Document text

··········

Policy interventions hold key
Prasenjit Chowdhury
On the face of it, Prime Minister Narendra Modi put his mind where his mouth is. The higher allocation for the rural sector and farming suggests that he considers rural recovery as key to overall GDP growth. Some time ago, he spoke of the need to make agriculture employment-oriented and how it, along with manufacturing and service sectors, forms backbone of the country’s economy.
The Union Budget 2016-17 introduced a 0.05 per cent ‘Krishi Vikas Cess’ on all services to fund its ambitious programme of rural welfare besides keeping aside outlays for setting up Self-Help Groups (SHGs) for rural development and for the National Food Security Mission (NFSM) to boost pulses production.
Not to miss the thrust on rural road connectivity in the Pradhan Mantri Gram Sadak Yojana (PMGSY) and the marquee crop insurance scheme, Pradhan Mantri Fasal Bima Yojana (PMFBY), launched in 2015-16 with a generous allocation
(Rs 19,000 crore and Rs 5,500 crore respectively). If the farmers get the benefit of Minimum Support Price (MSP) as envisaged, it might prevent many farmers’ suicides.

··········

Available data
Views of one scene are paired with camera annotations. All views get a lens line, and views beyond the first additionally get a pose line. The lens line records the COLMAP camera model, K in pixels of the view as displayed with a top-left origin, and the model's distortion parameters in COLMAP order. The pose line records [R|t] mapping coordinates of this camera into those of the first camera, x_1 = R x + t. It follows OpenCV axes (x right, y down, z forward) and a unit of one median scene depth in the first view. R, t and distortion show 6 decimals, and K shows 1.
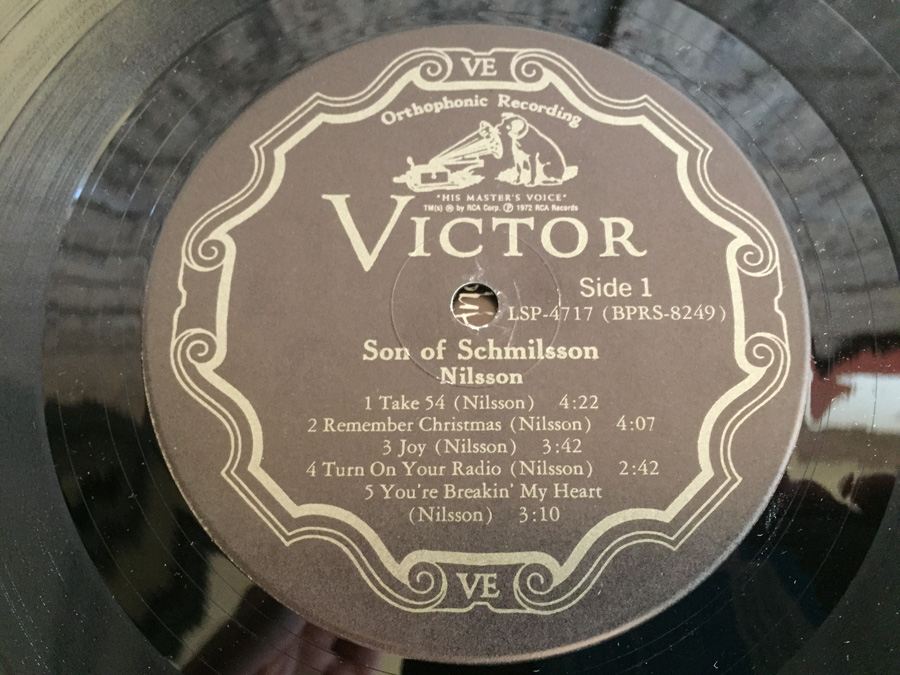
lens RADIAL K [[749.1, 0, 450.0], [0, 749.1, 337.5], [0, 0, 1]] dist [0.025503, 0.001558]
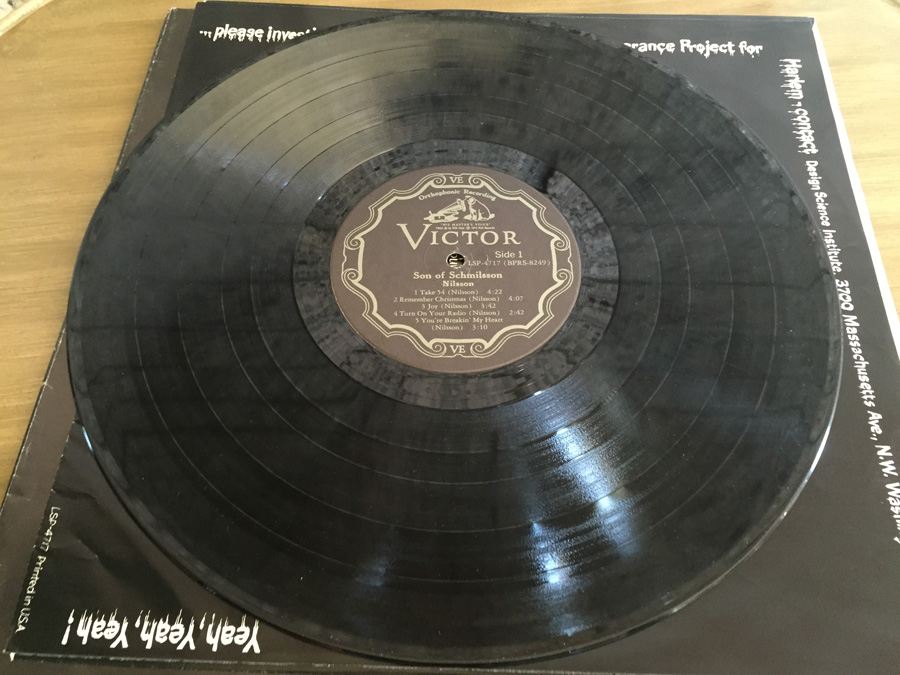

··········

Questions to answer
**A.** Reproduce everything in the article on rural policy from "Policy interventions hold" down to "boost pulses production.".
**B.** In the article on rural policy, which abbreviations appear in parentheses? Give each with its full form.
**C.** According to the article on rural policy, what rate did the Union Budget 2016-17 set for the Krishi Vikas Cess, and what does it apply to?

Answers given
**A.**
Policy interventions hold key
Prasenjit Chowdhury
On the face of it, Prime Minister Narendra Modi put his mind where his mouth is. The higher allocation for the rural sector and farming suggests that he considers rural recovery as key to overall GDP growth. Some time ago, he spoke of the need to make agriculture employment-oriented and how it, along with manufacturing and service sectors, forms backbone of the country’s economy.
The Union Budget 2016-17 introduced a 0.05 per cent ‘Krishi Vikas Cess’ on all services to fund its ambitious programme of rural welfare besides keeping aside outlays for setting up Self-Help Groups (SHGs) for rural development and for the National Food Security Mission (NFSM) to boost pulses production.

**B.**
- SHGs: Self-Help Groups
- NFSM: National Food Security Mission
- PMGSY: Pradhan Mantri Gram Sadak Yojana
- PMFBY: Pradhan Mantri Fasal Bima Yojana
- MSP: Minimum Support Price

**C.** It was set at 0.05 per cent on all services.